start READING TEXT

The `add-field-type` command adds a new field type to your schema. The structure of the command is a `JSON` mapping of the standard field type definition described [here](https://solr.apache.org/guide/8_8/solr-field-types.html#solr-field-types)

In [5]:
field = {
    'add-field-type':{
        "name":"new_txt_field",
        "class":"solr.TextField",
        "positionIncrementGap":"100",
        "analyzer" : {
            "charFilters":[{
                "class":"solr.PatternReplaceCharFilterFactory",
                "replacement":"$1$1",
                "pattern":"([a-zA-Z])\\\\1+" 
            }],
            "tokenizer":{
                "class":"solr.WhitespaceTokenizerFactory" 
            },
            "filters":[{
                "class":"solr.WordDelimiterFilterFactory",
                "preserveOriginal":"0" 
            }]
        }
    }
}

handle_request('POST',field)

{'responseHeader': {'status': 0, 'QTime': 231}}

#### Delete a Field Type  

The `delete-field-type` command removes a field type from your schema.

end READING TEXT

**THE TASK**
Write out the stretch of the Solr schema text from "handle_request('POST',field)" through "from your schema.", swapping "removes" for "deletes".

start DATASET EXCERPTS

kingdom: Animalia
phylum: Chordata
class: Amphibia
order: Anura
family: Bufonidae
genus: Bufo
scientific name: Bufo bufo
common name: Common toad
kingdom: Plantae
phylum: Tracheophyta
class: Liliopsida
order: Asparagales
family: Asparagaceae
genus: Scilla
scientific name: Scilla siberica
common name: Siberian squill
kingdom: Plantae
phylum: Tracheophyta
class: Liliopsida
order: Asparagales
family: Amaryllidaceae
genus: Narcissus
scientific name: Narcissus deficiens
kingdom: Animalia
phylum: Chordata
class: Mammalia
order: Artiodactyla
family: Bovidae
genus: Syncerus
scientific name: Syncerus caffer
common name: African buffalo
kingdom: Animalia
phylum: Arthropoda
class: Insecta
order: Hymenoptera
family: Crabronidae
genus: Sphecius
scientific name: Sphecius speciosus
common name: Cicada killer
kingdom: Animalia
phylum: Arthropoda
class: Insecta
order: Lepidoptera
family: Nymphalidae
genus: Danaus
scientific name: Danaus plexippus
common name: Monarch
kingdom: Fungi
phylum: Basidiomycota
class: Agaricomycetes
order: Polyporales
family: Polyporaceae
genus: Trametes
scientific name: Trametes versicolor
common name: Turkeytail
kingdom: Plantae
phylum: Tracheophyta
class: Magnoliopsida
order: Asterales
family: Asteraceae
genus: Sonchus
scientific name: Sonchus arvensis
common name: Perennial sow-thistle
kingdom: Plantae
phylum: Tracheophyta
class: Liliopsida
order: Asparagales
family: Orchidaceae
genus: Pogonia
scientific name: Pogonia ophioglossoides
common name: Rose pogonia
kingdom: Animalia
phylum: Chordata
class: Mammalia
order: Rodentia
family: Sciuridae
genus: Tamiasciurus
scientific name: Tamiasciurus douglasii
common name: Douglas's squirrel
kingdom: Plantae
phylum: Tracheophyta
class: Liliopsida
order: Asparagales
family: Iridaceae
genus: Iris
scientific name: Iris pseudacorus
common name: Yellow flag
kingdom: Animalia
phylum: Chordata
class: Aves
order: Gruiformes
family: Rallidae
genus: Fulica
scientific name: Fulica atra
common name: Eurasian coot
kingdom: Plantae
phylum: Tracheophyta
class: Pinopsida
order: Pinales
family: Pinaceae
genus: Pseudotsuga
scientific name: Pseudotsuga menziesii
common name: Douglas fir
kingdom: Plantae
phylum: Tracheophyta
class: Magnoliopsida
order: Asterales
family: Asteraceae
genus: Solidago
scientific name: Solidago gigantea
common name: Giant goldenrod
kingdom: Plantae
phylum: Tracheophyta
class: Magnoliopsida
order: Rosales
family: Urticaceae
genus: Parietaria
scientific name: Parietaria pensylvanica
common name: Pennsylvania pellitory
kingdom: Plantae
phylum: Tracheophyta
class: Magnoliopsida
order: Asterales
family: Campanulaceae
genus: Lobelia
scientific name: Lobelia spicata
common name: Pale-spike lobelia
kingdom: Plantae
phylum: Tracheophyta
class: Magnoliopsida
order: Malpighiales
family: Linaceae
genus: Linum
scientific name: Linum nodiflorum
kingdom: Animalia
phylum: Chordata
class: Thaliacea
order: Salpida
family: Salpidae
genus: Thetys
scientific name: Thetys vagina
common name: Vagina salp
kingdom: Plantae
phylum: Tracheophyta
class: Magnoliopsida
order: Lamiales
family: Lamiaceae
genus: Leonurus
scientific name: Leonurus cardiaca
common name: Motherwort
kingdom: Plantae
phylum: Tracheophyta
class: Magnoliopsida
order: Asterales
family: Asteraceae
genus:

end DATASET EXCERPTS

**EXERCISE RESULT**
handle_request('POST',field)

{'responseHeader': {'status': 0, 'QTime': 231}}

#### Delete a Field Type  

The `delete-field-type` command deletes a field type from your schema.